Immunohistochemical assay of TNF-α on liver tissue. Compared with sham control (A), the expression of TNF-α was highly up-regulated by 90 min of ischemia and 6 h of reperfusion (B), and the up-regulation of TNF-α expression was markedly inhibited by YS (20 mg/kg) (C). Original magnification: × 400.

Figure 6

Immunohistochemical assay of ICAM-1 on liver tissue. Compared with sham control (A), the expression of ICAM-1 was highly up-regulated by 90 min of ischemia and 6 h of reperfusion (B), and the increase of ICAM-1 expression was dramatically inhibited by YS (20 mg/kg) (C). Original magnification: × 400.

Figure 7

RT-PCR analysis of TNF-α (A) and ICAM-1 (B) mRNA expression in the liver tissues. β-actin was used as control. Mice were subjected to 90 min of ischemia and 6 h of reperfusion. Saline or YS with different dose (5, 10, 20 mg/kg) was injected intraperitoneally 24 h and 1 h before ischemia and a third dose was injected intravenously just before reperfusion.
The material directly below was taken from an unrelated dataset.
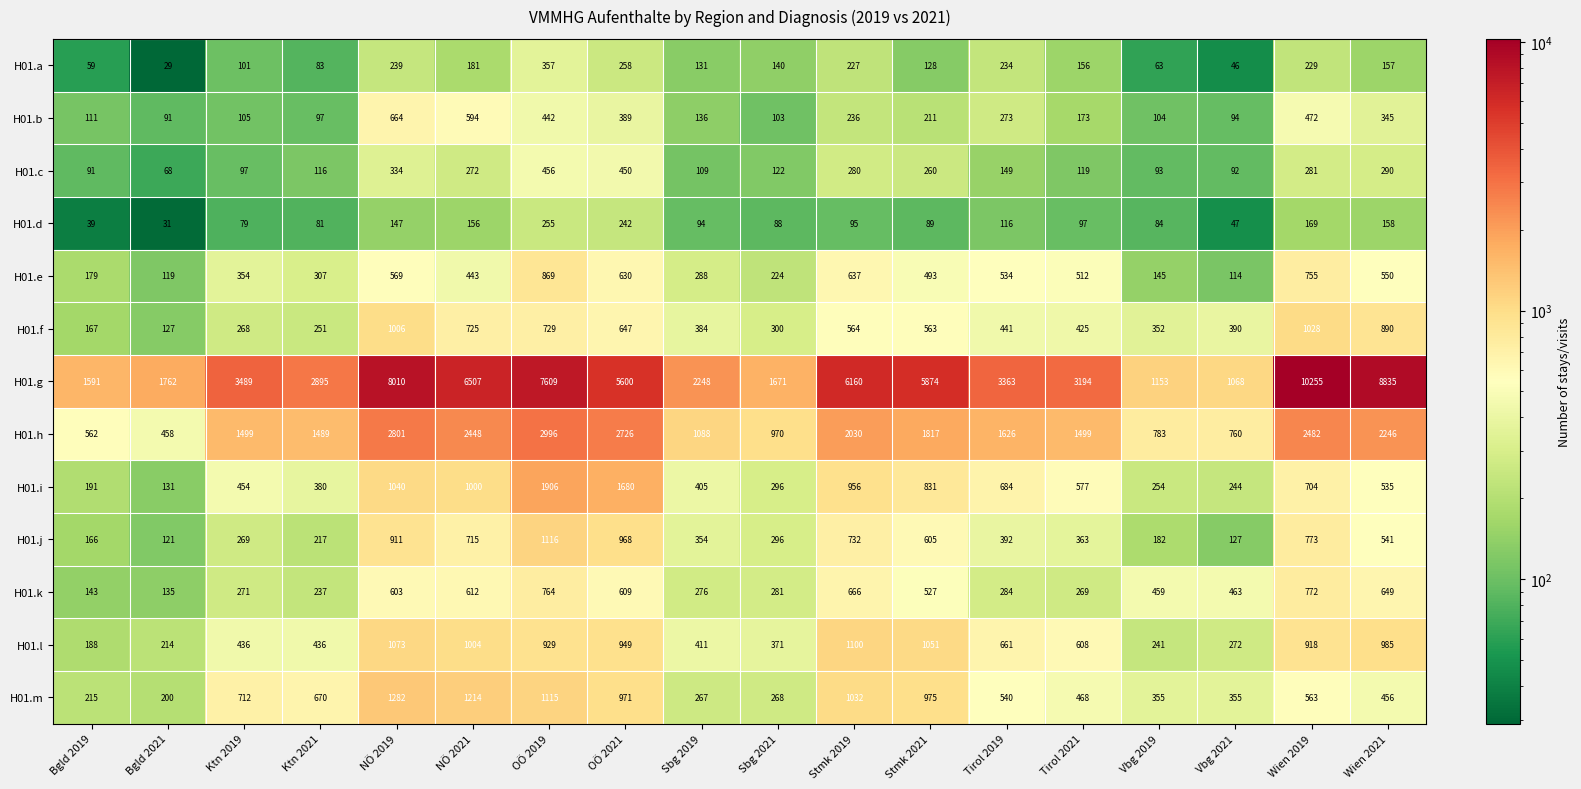

At how many categories does at least one series exceed 4766?

8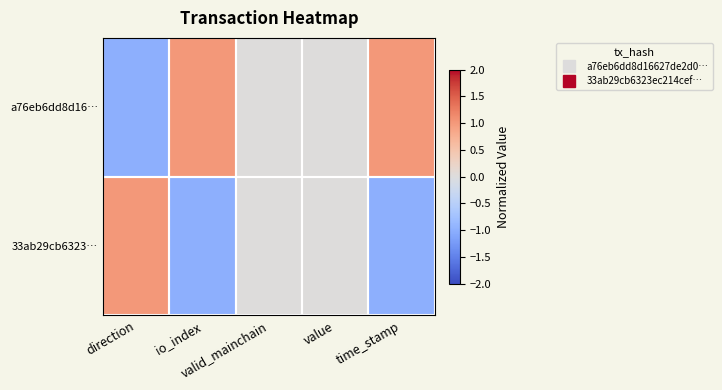

Reading left to right, list all the values displayed in this chart.

a76eb6dd8d16…: direction=-1	io_index=1	valid_mainchain=0	value=0	time_stamp=1
33ab29cb6323…: direction=1	io_index=-1	valid_mainchain=0	value=0	time_stamp=-1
Liver RNA extracts were analyzed by reverse transcription PCR and stained with SYBR green dye. M: marker; Lain 1: sham control; Lain 2: I/R group; Lain 3-5: 5, 10 and 20 mg/kg of YS treated groups. The band intensities of TNF-α (C) and ICAM-1 (D) in sham, I/R and YS-treated groups were compared. One representative experiment from three performed is shown. ^bP < 0.01 compared with sham group; ^cP < 0.05, ^dP < 0.01 compared with I/R group.